## Problem statement
Repeat every record exactly, but omit the images.

▼▼▼

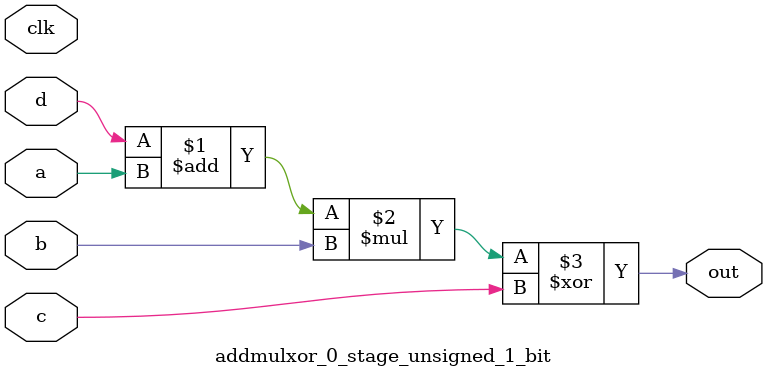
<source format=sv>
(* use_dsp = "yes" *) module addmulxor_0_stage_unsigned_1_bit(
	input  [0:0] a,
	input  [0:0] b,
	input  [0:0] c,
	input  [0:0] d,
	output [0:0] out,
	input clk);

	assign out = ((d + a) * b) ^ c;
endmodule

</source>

▲▲▲

## Result
<source format=sv>
(* use_dsp = "yes" *) module addmulxor_0_stage_unsigned_1_bit(
	input  [0:0] a,
	input  [0:0] b,
	input  [0:0] c,
	input  [0:0] d,
	output [0:0] out,
	input clk);

	assign out = ((d + a) * b) ^ c;
endmodule

</source>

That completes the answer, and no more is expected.